Speaker Biography: Pixie Hobby
I was born in Ottawa, Ontario and grew up in the Gatineau Hills just outside of the city. Most of my childhood was spent outdoors in the natural environment of the Gatineau Park, cross-country skiing and skating in the winter and swimming, hiking and canoeing in the summer, fall and spring.
As a young adult, my love of and concern for the natural environment led me to become an environmental and social justice activist while attending university. After graduating, I attended law school with the goal of practicing environmental law.
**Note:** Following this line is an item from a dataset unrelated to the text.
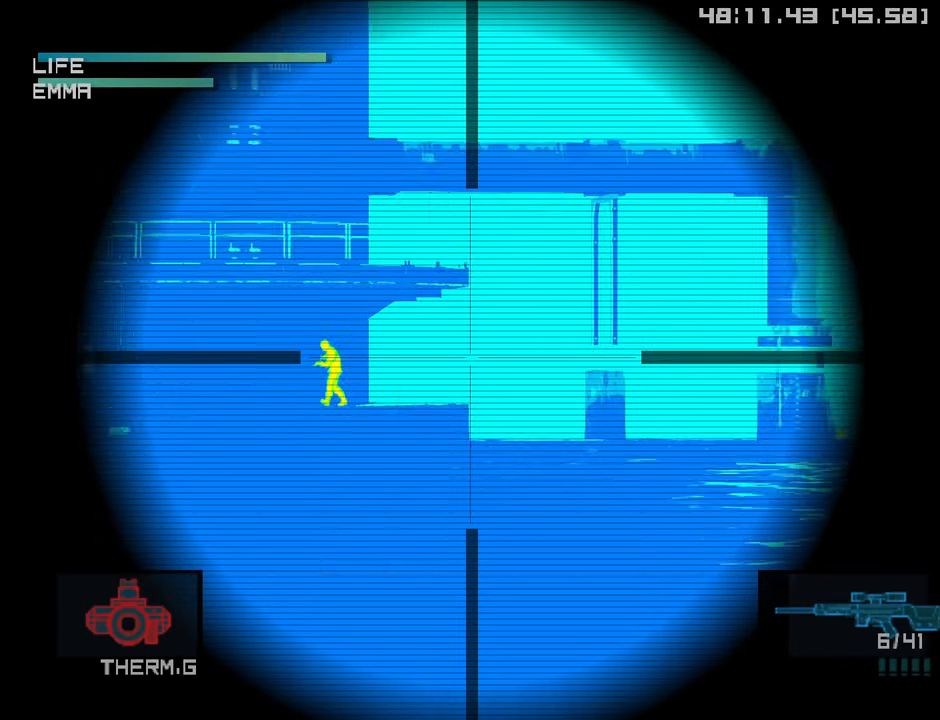
{"buttons": [], "left_stick": "left", "right_stick": "center", "events": [[133, "left_stick", "center"], [483, "left_stick", "left"]]}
I joined the federal Department of Justice where I gained several years of courtroom experience before representing Environment Canada. There, I worked on climate change issues, management of toxic substances, and the development of the Canadian Environmental Assessment Act.
Recruited to work on environmental issues on reserve lands, I soon became involved in a number of Aboriginal self-government initiatives, including the development of the First Nations Land Management Act and the Inherent Right to Self Government policy. It was this challenge that brought me to Vancouver in 1995.
Since then, my career has been focused in the area of environmental assessments of major development projects, including DeltaPort Container Terminal Berth 3, Enbridge Northern Gateway Pipeline Project, New Prosperity Gold and Copper Mine and the Site C Clean Energy Project.
When I am not working on environmental or social justice matters, you can find me practicing yoga or playing the violin with other musicians.
I get a kick out of experimenting with raw food recipes, and I enjoy kayaking in Boundary Bay, working in my organic veggie garden, and singing with the Soul of the World Choir. I love sailing with my son, hiking in the forests of the Semiahmoo Peninsula or strolling along the beach, and sharing Reiki healing with friends and neighbours.
In 1997 I authored The Canadian Environmental Assessment Act: an Annotated Guide published by Canada Law Book, which I up-date every year.
In 2014, I left the federal public service, and continue to practice environmental law from my home in Crescent Beach. Last summer I combined my passion for social justice with my experience in environmental law and represented a group of citizens in White Rock, Ocean Park and Crescent Beach in the Canadian Transportation Agency’s arbitration process in relation to the environmental and health issues resulting from BNSF’s trains carrying thermal coal from the US through the Semiahmoo Peninsula.